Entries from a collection
*-*-*

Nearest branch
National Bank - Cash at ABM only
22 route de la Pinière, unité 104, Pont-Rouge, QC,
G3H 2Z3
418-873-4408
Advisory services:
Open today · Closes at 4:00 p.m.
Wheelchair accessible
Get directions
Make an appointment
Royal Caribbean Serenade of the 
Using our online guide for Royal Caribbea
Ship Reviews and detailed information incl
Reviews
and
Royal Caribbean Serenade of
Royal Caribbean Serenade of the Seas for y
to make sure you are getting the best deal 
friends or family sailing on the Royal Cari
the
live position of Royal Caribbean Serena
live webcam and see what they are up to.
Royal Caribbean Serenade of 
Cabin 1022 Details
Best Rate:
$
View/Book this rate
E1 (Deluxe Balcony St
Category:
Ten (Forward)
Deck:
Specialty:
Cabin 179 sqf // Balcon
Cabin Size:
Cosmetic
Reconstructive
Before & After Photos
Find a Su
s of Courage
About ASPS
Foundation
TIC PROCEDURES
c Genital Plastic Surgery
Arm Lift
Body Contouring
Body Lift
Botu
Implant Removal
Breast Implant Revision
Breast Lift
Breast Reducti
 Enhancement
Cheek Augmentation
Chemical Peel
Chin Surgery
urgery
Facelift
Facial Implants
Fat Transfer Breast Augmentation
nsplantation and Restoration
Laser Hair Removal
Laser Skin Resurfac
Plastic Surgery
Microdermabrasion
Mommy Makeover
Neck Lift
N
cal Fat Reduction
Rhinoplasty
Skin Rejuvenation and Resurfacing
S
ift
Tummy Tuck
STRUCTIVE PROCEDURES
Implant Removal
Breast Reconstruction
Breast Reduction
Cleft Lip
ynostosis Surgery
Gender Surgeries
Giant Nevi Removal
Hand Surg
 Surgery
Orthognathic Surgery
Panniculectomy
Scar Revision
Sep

*-*-*

Rewrite these entries, swapping "Cabin" for "Stateroom" each time it appears and leaving everything else as it is.

Nearest branch
National Bank - Cash at ABM only
22 route de la Pinière, unité 104, Pont-Rouge, QC,
G3H 2Z3
418-873-4408
Advisory services:
Open today · Closes at 4:00 p.m.
Wheelchair accessible
Get directions
Make an appointment
Royal Caribbean Serenade of the 
Using our online guide for Royal Caribbea
Ship Reviews and detailed information incl
Reviews
and
Royal Caribbean Serenade of
Royal Caribbean Serenade of the Seas for y
to make sure you are getting the best deal 
friends or family sailing on the Royal Cari
the
live position of Royal Caribbean Serena
live webcam and see what they are up to.
Royal Caribbean Serenade of 
Stateroom 1022 Details
Best Rate:
$
View/Book this rate
E1 (Deluxe Balcony St
Category:
Ten (Forward)
Deck:
Specialty:
Stateroom 179 sqf // Balcon
Stateroom Size:
Cosmetic
Reconstructive
Before & After Photos
Find a Su
s of Courage
About ASPS
Foundation
TIC PROCEDURES
c Genital Plastic Surgery
Arm Lift
Body Contouring
Body Lift
Botu
Implant Removal
Breast Implant Revision
Breast Lift
Breast Reducti
 Enhancement
Cheek Augmentation
Chemical Peel
Chin Surgery
urgery
Facelift
Facial Implants
Fat Transfer Breast Augmentation
nsplantation and Restoration
Laser Hair Removal
Laser Skin Resurfac
Plastic Surgery
Microdermabrasion
Mommy Makeover
Neck Lift
N
cal Fat Reduction
Rhinoplasty
Skin Rejuvenation and Resurfacing
S
ift
Tummy Tuck
STRUCTIVE PROCEDURES
Implant Removal
Breast Reconstruction
Breast Reduction
Cleft Lip
ynostosis Surgery
Gender Surgeries
Giant Nevi Removal
Hand Surg
 Surgery
Orthognathic Surgery
Panniculectomy
Scar Revision
Sep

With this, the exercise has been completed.